Саядо немного подумал – и ответил так:
– Да. Вы правы. Есть одно совершенно особенное, потрясающее и не похожее ни на что наслаждение, которое мы, монахи, получаем от джан. И я даже могу вам объяснить какое.
Я сложил ладони перед грудью, как это делал он – мол, расскажите, пожалуйста.
– Вот знаете, – сказал саядо, – мне переводчик говорил, что у вас в России есть такие путешествия по памятным местам. Например, был поэт…
Он замялся, и переводчик подсказал:
– Пушкин.
– Да, Пушкин. И люди у вас до сих пор приезжают поглядеть на домик, где он когда-то прожил месяц, хотя домик давно перестроили. Посетители думают – ну и пусть перестроили, зато вокруг все то же самое! Смотрят на окружающий пейзаж и говорят себе: вот удивительно! Здесь гулял наш знаменитый поэт Пушкин!
– Есть такое, – кивнул я.
– Точно так же ездят по местам, – продолжал саядо, – где жил когда-то политик Ленин или царь Николай. Глядят на окрестные горы, леса и реки, и думают: вот, все это видели глаза политика Ленина и царя Николая. Вдыхают тот же ветер, смотрят на то же солнце… Хотя пейзаж с тех пор стал совсем другим. Исчезли старые дома, появились новые, лес уже не тот, река поменяла русло, и даже солнце немножко другого цвета, потому что изменился химический состав воздуха.
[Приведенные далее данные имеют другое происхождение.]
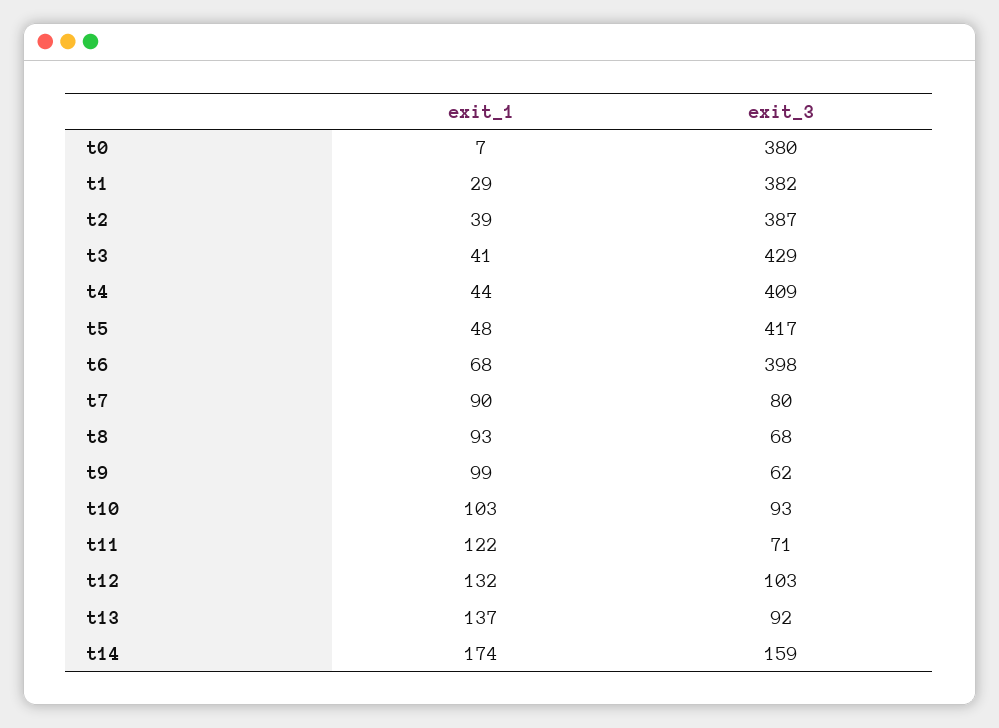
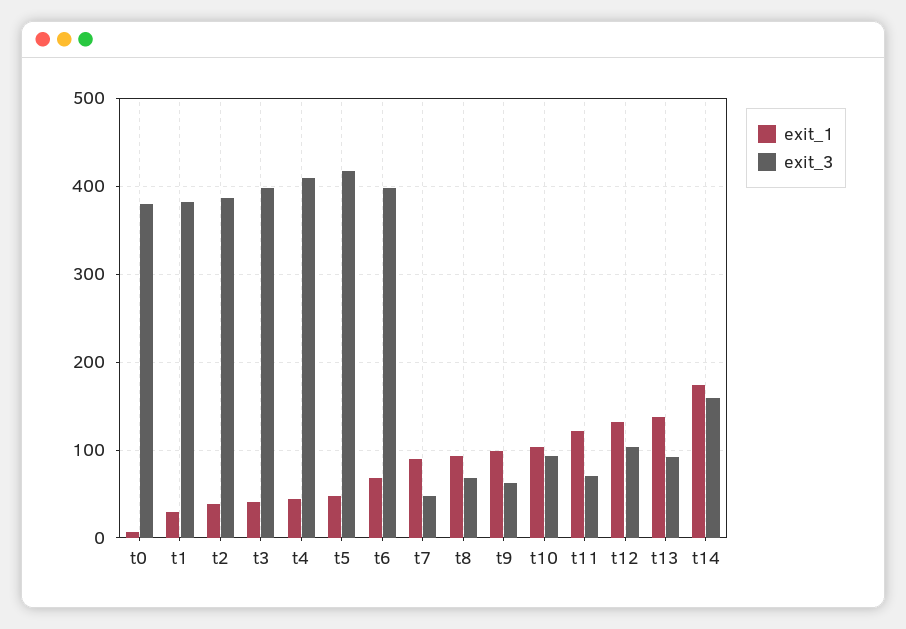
  {
    "exit_1": {
      "t0": 7,
      "t1": 29,
      "t2": 39,
      "t3": 41,
      "t4": 44,
      "t5": 48,
      "t6": 68,
      "t7": 90,
      "t8": 93,
      "t9": 99,
      "t10": 103,
      "t11": 122,
      "t12": 132,
      "t13": 137,
      "t14": 174
    },
    "exit_3": {
      "t0": 380,
      "t1": 382,
      "t2": 387,
-     "t3": 429,
+     "t3": 400,
      "t4": 409,
      "t5": 417,
      "t6": 398,
-     "t7": 80,
+     "t7": 50,
      "t8": 68,
      "t9": 62,
      "t10": 93,
      "t11": 71,
      "t12": 103,
      "t13": 92,
      "t14": 159
    }
  }

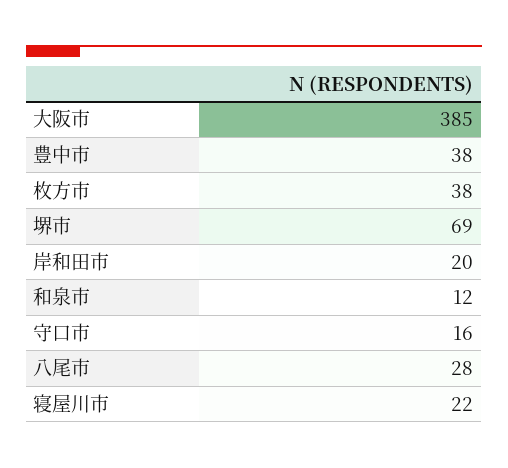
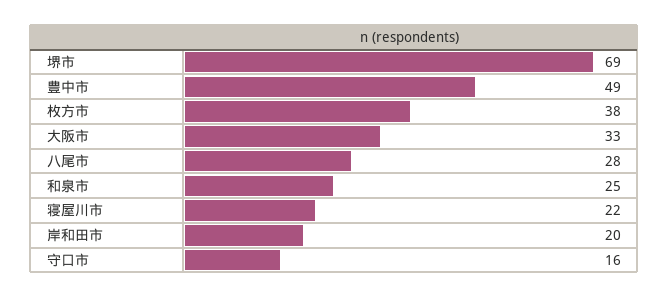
  {
-   "大阪市": 385,
+   "大阪市": 33,
-   "豊中市": 38,
+   "豊中市": 49,
    "枚方市": 38,
    "堺市": 69,
    "岸和田市": 20,
-   "和泉市": 12,
+   "和泉市": 25,
    "守口市": 16,
    "八尾市": 28,
    "寝屋川市": 22
  }

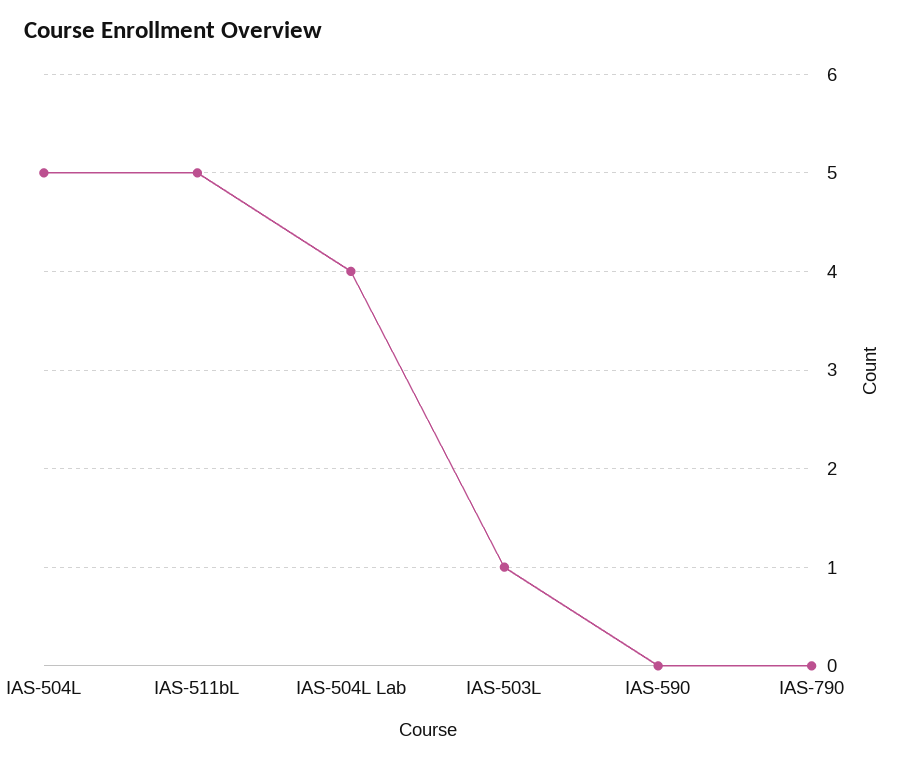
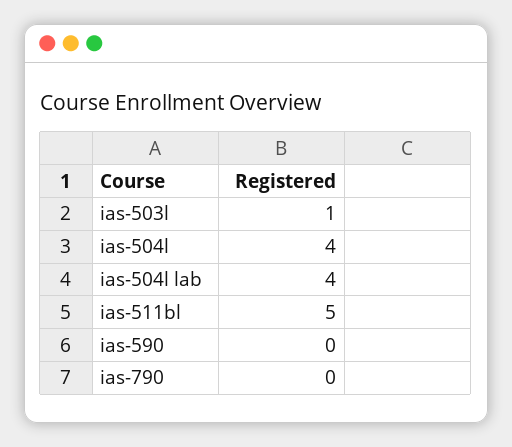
  {
-   "IAS-504L": 5,
+   "IAS-504L": 4,
    "IAS-511bL": 5,
    "IAS-504L Lab": 4,
    "IAS-503L": 1,
    "IAS-590": 0,
    "IAS-790": 0
  }

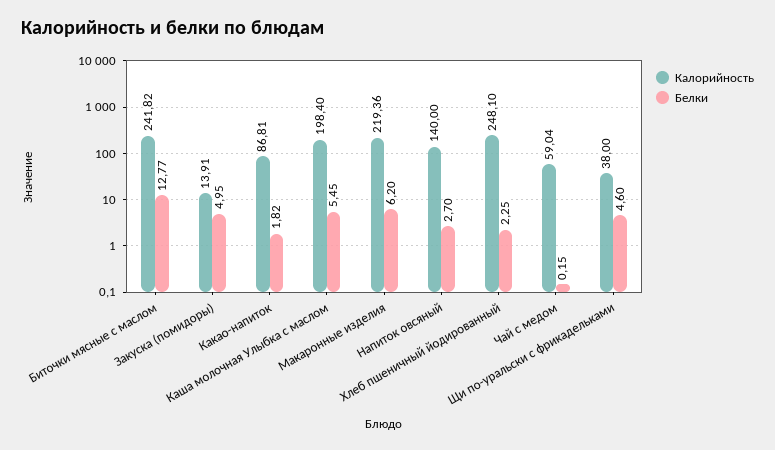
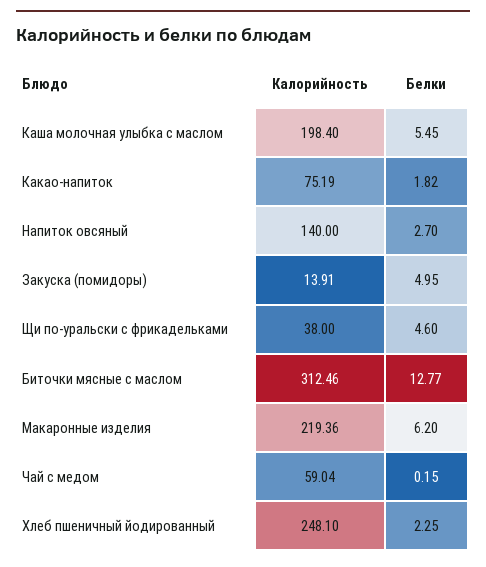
  {
    "Калорийность": {
-     "Биточки мясные с маслом": 241.82,
+     "Биточки мясные с маслом": 312.46,
      "Закуска (помидоры)": 13.91,
-     "Какао-напиток": 86.81,
+     "Какао-напиток": 75.19,
      "Каша молочная Улыбка с маслом": 198.4,
      "Макаронные изделия": 219.36,
      "Напиток овсяный": 140,
      "Хлеб пшеничный йодированный": 248.1,
      "Чай с медом": 59.04,
      "Щи по-уральски с фрикадельками": 38
    },
    "Белки": {
      "Биточки мясные с маслом": 12.77,
      "Закуска (помидоры)": 4.95,
      "Какао-напиток": 1.82,
      "Каша молочная Улыбка с маслом": 5.45,
      "Макаронные изделия": 6.2,
      "Напиток овсяный": 2.7,
      "Хлеб пшеничный йодированный": 2.25,
      "Чай с медом": 0.15,
      "Щи по-уральски с фрикадельками": 4.6
    }
  }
Я вспомнил, что где-то читал про удивительной красоты закаты и рассветы над Россией конца девятнадцатого века – из-за пепла, выброшенного при извержении вулкана Кракатау. С тех пор, конечно, пепел успел осесть. Саядо был прав.
– Я слышал от переводчика не очень приличную шутку про мочалку «по ленинским местам», – продолжал монах. – И если я понимаю ее мирской смысл правильно, то даже эти места уже не совсем те, потому что соратницы и соратники политика Ленина давно умерли, и мир населяют новые женщины и мужчины – так что назвать эти участки их тел ленинскими можно только условно.
Переводчик аж потемнел, переводя эту фразу – что было видно несмотря на его смуглоту.
– А при чем здесь джаны? – спросил я, чтобы загладить неловкость.